Nokiografia (C2)
Zaledwie pół roku temu, 17 listopada 2012 pisałem o Smuszewie: Budowla jest eklektyczna, na bazie klasycyzmu z elementami renesansowymi, wewnątrz zachowała się piękna klatka schodowa i kolumny wzorowane na greckich. Dziś niewiele zostało po pięknym zadbanym parku ze stawami i fontannami (...)

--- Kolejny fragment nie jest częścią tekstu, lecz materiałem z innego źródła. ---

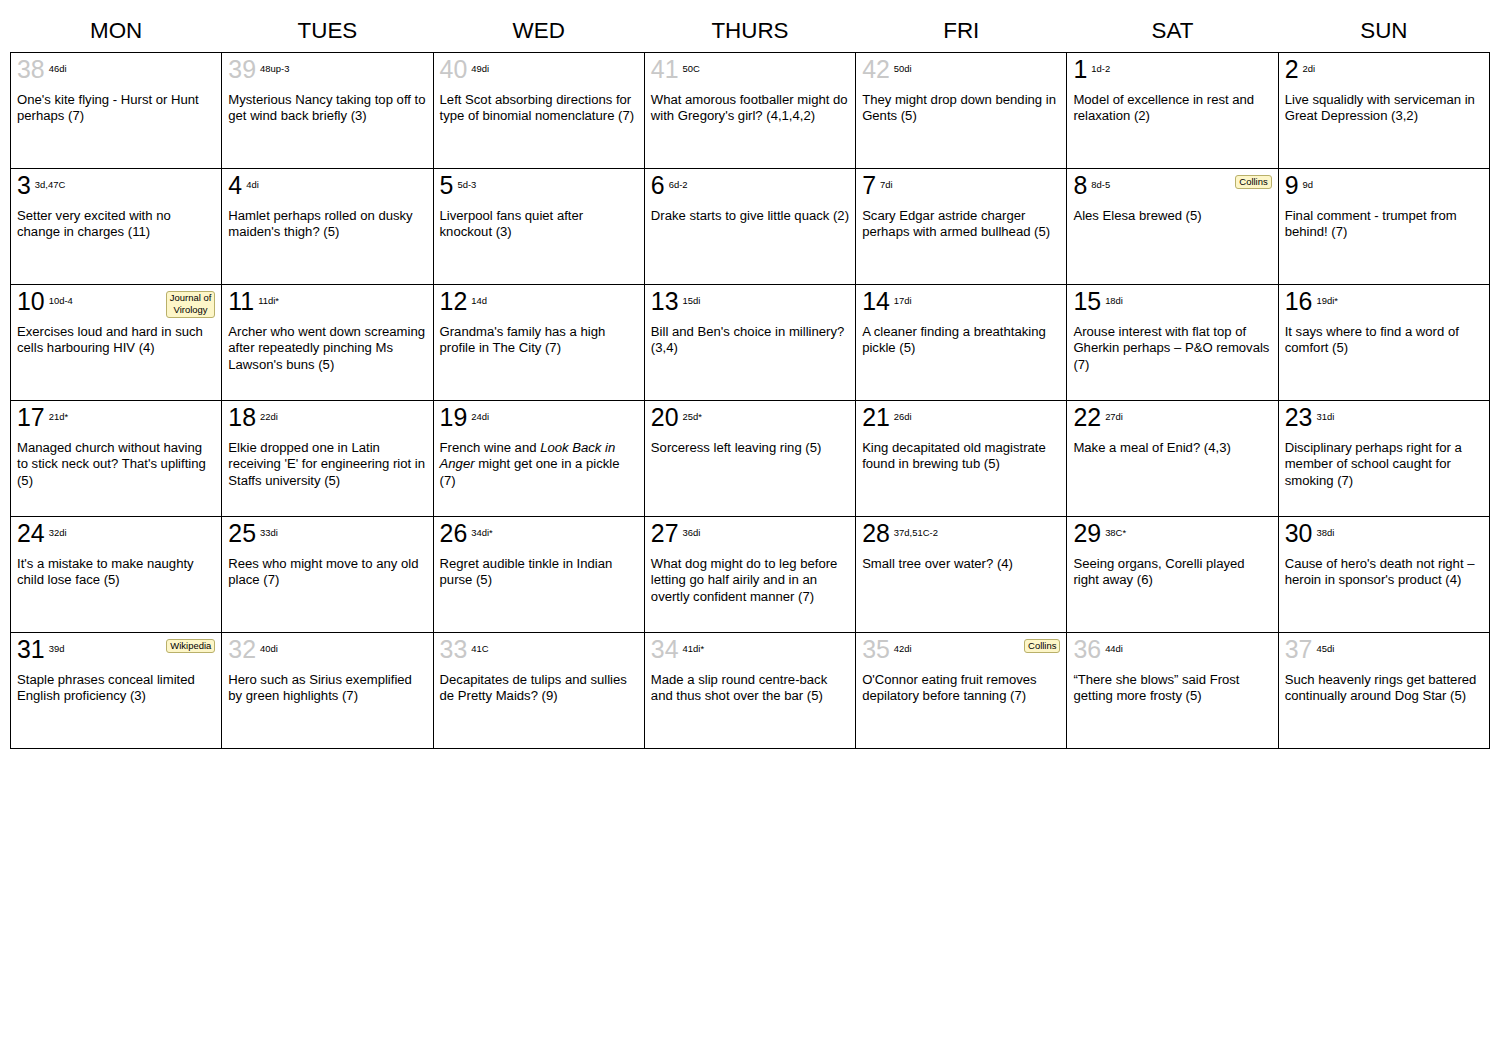| MON | TUES | WED | THURS | FRI | SAT | SUN |
| --- | --- | --- | --- | --- | --- | --- |
| 38 46di One's kite flying - Hurst or Hunt perhaps (7) | 39 48up-3 Mysterious Nancy taking top off to get wind back briefly (3) | 40 49di Left Scot absorbing directions for type of binomial nomenclature (7) | 41 50C What amorous footballer might do with Gregory's girl? (4,1,4,2) | 42 50di They might drop down bending in Gents (5) | 1 1d-2 Model of excellence in rest and relaxation (2) | 2 2di Live squalidly with serviceman in Great Depression (3,2) |
| 3 3d,47C Setter very excited with no change in charges (11) | 4 4di Hamlet perhaps rolled on dusky maiden's thigh? (5) | 5 5d-3 Liverpool fans quiet after knockout (3) | 6 6d-2 Drake starts to give little quack (2) | 7 7di Scary Edgar astride charger perhaps with armed bullhead (5) | Collins 8 8d-5 Ales Elesa brewed (5) | 9 9d Final comment - trumpet from behind! (7) |
| Journal of Virology 10 10d-4 Exercises loud and hard in such cells harbouring HIV (4) | 11 11di* Archer who went down screaming after repeatedly pinching Ms Lawson's buns (5) | 12 14d Grandma's family has a high profile in The City (7) | 13 15di Bill and Ben's choice in millinery? (3,4) | 14 17di A cleaner finding a breathtaking pickle (5) | 15 18di Arouse interest with flat top of Gherkin perhaps – P&O removals (7) | 16 19di* It says where to find a word of comfort (5) |
| 17 21d* Managed church without having to stick neck out? That's uplifting (5) | 18 22di Elkie dropped one in Latin receiving 'E' for engineering riot in Staffs university (5) | 19 24di French wine and Look Back in Anger might get one in a pickle (7) | 20 25d* Sorceress left leaving ring (5) | 21 26di King decapitated old magistrate found in brewing tub (5) | 22 27di Make a meal of Enid? (4,3) | 23 31di Disciplinary perhaps right for a member of school caught for smoking (7) |
| 24 32di It's a mistake to make naughty child lose face (5) | 25 33di Rees who might move to any old place (7) | 26 34di* Regret audible tinkle in Indian purse (5) | 27 36di What dog might do to leg before letting go half airily and in an overtly confident manner (7) | 28 37d,51C-2 Small tree over water? (4) | 29 38C* Seeing organs, Corelli played right away (6) | 30 38di Cause of hero's death not right – heroin in sponsor's product (4) |
| Wikipedia 31 39d Staple phrases conceal limited English proficiency (3) | 32 40di Hero such as Sirius exemplified by green highlights (7) | 33 41C Decapitates de tulips and sullies de Pretty Maids? (9) | 34 41di* Made a slip round centre-back and thus shot over the bar (5) | Collins 35 42di O'Connor eating fruit removes depilatory before tanning (7) | 36 44di “There she blows” said Frost getting more frosty (5) | 37 45di Such heavenly rings get battered continually around Dog Star (5) |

Wybraliśmy się tam ponownie (bez zamiaru fotografowania, chociaż z aparatem w kieszeni) w upalną czerwcową niedzielę licząc, że w okolicznościach letniej przyrody obrazy opuszczenia będą mniej przygnębiające. Rzeczywiście roślinność wciska się w każdą szczelinę, zagospodarowuje każde miejsce opuszcone przez człowieka. Latem do wnętrza pałacu trzeba się przebić przez nadmiernie wyrośniety gąszcz pokrzyw, malinowych krzewów, różnych traw i wszelkiej innej bujności. Sceneria letniego Smuszewa kojarzy się z obrazami z klasycznej powieści sci-fi Dzień tryfidów (John Wyndhama), gdzie zmutowane rośliny stały się zagrożeniem dla ludzkości
Węwnątrz wrażenie robią zachowane detale architektoniczne - kolumny, jeszcze z pozostałosciami pomarańczowej farby w częściach bazowej i kapitelu. Jedna z baz kolumn została przez wandala oderwana i porzucona w sieni, wśród roślinności.
Posadzka ułożona została w plaster miodu z sześciokątnych płytek. Osobną ciekawostką są obrazki z szablonów i wzory z wałka na ścianach. Trudno powiedzieć czy to pozostałość po latach świetności pałacu czy raczej radosna twórczość już powojennych malarzy.